Virüsün nasıl bulaştığını anlatan Özlü, "Virüs doğrudan ve dolaylı yönden bulaşıyor. Kafalarda hala soru işaretleri var. Net ifade etmek istiyorum. Hastalıkla başa çıkmak çok kolay. Basit ama etkili tedbirler var. Bunları yaparsak sorunu çözebiliriz. Bu salgın sadece bakanlık tedbirleriyle engellenmez toplumun söylenenlere uygun davranması gerekiyor. Doğrudan bulaşma şu şekilde oluyor. Hasta kişi hapşırırken, öksürürken yaş damlacıklar saçar, bunlar 1,5 metreye kadar bulaştırıcıdır. Hasta kişiyle aradaki mesafeyi korursanız sizi enfekte etmez. O zaman ne yapacağız. Kalabalıklara girmeyeceğiz. 1 metreden daha yakın olabileceğimiz mesafeyi koruyamayacağımız kalabalıklara girmeyeceğiz. Bu mesafeyi koruyamayacağımız kalabalıklara girmek zorundaysak maske takacağız. Onun dışında maske gereksiz, faydasız. Basit maskeler yeterli. Maskeyi teşhisin konduğu hastalara bakım hizmeti veren kişilerin eşi, ailesi ile sağlık çalışanları takmalıdır" dedi.

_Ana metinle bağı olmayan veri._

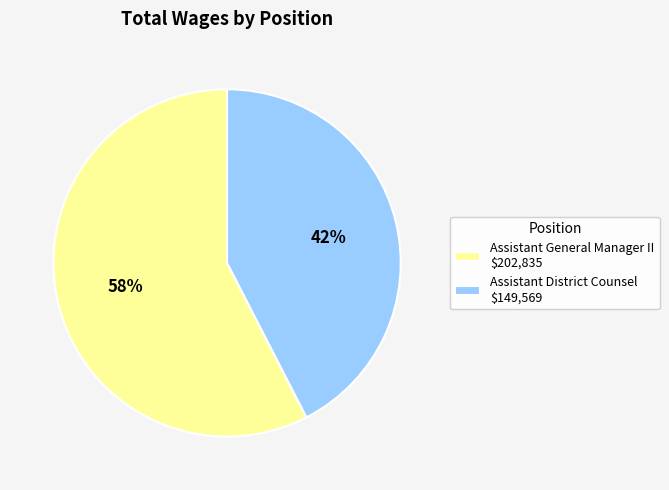

Which category has the biggest portion of the pie?

Assistant General Manager II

"ÖZEL DEZENFAKTASYONLARA GEREK YOK"
Özlü sözlerine şöyle devam etti: "Hastalık dolaylı şekilde de bulaşıyor. Öksürme sırasında etrafa saçılan damlalar yüzeylerde kalabiliyor. Bu damlacıklar bazı yüzeylerde 1-2 gün de yaşayabiliyor. Siz eğer hastanın enfekte ettiği yüzeylere dokunuyorsanız, o eli ağzınıza temas ettirirseniz kendinize hastalığı enfekte ederiz. Herkesin dokunduğu yüzeye dokunuyorsanız elinizi çeşme suyu ve bildiğiniz sabun ile yıkayın. Özel dezenfektasyonlara gerek yok. En az 20 saniye sabunlayın yeterli. Bu süreçte toplumsal olarak en çok kazanımımız el yıkama alışkanlığımızı artırmak olduğunu düşünüyorum. Bu da fırsat. Krizlerde fırsat haline gelebilir. Yüzeylerden bulaşma konusunda en fazla kapı kolları, toplu taşıma araçlarının tutunma yerleri ile ortak lavabolara dikkat etmek gerekiyor."